Saved entries:
►
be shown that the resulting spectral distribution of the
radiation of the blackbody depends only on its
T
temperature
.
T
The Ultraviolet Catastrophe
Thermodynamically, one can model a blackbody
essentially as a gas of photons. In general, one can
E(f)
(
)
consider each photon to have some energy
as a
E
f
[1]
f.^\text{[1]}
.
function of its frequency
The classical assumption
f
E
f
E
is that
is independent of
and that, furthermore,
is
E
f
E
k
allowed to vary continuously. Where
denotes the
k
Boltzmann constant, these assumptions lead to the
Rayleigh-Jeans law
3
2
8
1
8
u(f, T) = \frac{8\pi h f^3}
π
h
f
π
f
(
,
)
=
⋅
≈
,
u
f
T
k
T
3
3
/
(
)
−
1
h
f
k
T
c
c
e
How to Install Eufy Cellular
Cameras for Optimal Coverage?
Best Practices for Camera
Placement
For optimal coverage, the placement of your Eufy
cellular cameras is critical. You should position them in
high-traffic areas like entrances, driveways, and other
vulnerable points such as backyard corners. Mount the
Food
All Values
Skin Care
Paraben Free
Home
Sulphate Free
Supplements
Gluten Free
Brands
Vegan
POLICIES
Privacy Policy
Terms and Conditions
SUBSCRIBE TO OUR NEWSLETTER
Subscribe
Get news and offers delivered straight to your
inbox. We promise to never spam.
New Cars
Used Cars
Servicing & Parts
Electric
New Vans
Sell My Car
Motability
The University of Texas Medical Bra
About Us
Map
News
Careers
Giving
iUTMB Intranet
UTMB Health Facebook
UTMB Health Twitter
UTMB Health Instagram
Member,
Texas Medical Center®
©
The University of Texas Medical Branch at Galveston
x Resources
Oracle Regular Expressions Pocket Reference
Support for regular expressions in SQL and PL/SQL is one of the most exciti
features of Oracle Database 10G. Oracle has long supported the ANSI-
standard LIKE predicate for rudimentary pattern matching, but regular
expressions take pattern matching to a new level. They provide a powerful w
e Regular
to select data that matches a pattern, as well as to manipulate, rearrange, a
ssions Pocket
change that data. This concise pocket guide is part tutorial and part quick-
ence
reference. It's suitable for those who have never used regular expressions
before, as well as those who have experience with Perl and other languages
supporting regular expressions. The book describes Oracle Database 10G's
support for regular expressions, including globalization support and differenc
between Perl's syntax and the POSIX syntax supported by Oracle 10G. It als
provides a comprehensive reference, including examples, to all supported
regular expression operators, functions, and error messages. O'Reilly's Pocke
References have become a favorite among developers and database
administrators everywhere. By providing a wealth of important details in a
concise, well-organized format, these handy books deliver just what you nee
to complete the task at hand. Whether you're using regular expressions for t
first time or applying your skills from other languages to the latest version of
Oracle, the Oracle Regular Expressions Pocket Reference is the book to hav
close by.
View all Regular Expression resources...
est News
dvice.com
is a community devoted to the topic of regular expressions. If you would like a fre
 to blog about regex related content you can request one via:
◄
### Your objective
Rewrite the material above with every "blackbody" changed to "black body", leaving all other text as it is.

### Expected answer
be shown that the resulting spectral distribution of the
radiation of the black body depends only on its
T
temperature
.
T
The Ultraviolet Catastrophe
Thermodynamically, one can model a black body
essentially as a gas of photons. In general, one can
E(f)
(
)
consider each photon to have some energy
as a
E
f
[1]
f.^\text{[1]}
.
function of its frequency
The classical assumption
f
E
f
E
is that
is independent of
and that, furthermore,
is
E
f
E
k
allowed to vary continuously. Where
denotes the
k
Boltzmann constant, these assumptions lead to the
Rayleigh-Jeans law
3
2
8
1
8
u(f, T) = \frac{8\pi h f^3}
π
h
f
π
f
(
,
)
=
⋅
≈
,
u
f
T
k
T
3
3
/
(
)
−
1
h
f
k
T
c
c
e
How to Install Eufy Cellular
Cameras for Optimal Coverage?
Best Practices for Camera
Placement
For optimal coverage, the placement of your Eufy
cellular cameras is critical. You should position them in
high-traffic areas like entrances, driveways, and other
vulnerable points such as backyard corners. Mount the
Food
All Values
Skin Care
Paraben Free
Home
Sulphate Free
Supplements
Gluten Free
Brands
Vegan
POLICIES
Privacy Policy
Terms and Conditions
SUBSCRIBE TO OUR NEWSLETTER
Subscribe
Get news and offers delivered straight to your
inbox. We promise to never spam.
New Cars
Used Cars
Servicing & Parts
Electric
New Vans
Sell My Car
Motability
The University of Texas Medical Bra
About Us
Map
News
Careers
Giving
iUTMB Intranet
UTMB Health Facebook
UTMB Health Twitter
UTMB Health Instagram
Member,
Texas Medical Center®
©
The University of Texas Medical Branch at Galveston
x Resources
Oracle Regular Expressions Pocket Reference
Support for regular expressions in SQL and PL/SQL is one of the most exciti
features of Oracle Database 10G. Oracle has long supported the ANSI-
standard LIKE predicate for rudimentary pattern matching, but regular
expressions take pattern matching to a new level. They provide a powerful w
e Regular
to select data that matches a pattern, as well as to manipulate, rearrange, a
ssions Pocket
change that data. This concise pocket guide is part tutorial and part quick-
ence
reference. It's suitable for those who have never used regular expressions
before, as well as those who have experience with Perl and other languages
supporting regular expressions. The book describes Oracle Database 10G's
support for regular expressions, including globalization support and differenc
between Perl's syntax and the POSIX syntax supported by Oracle 10G. It als
provides a comprehensive reference, including examples, to all supported
regular expression operators, functions, and error messages. O'Reilly's Pocke
References have become a favorite among developers and database
administrators everywhere. By providing a wealth of important details in a
concise, well-organized format, these handy books deliver just what you nee
to complete the task at hand. Whether you're using regular expressions for t
first time or applying your skills from other languages to the latest version of
Oracle, the Oracle Regular Expressions Pocket Reference is the book to hav
close by.
View all Regular Expression resources...
est News
dvice.com
is a community devoted to the topic of regular expressions. If you would like a fre
 to blog about regex related content you can request one via:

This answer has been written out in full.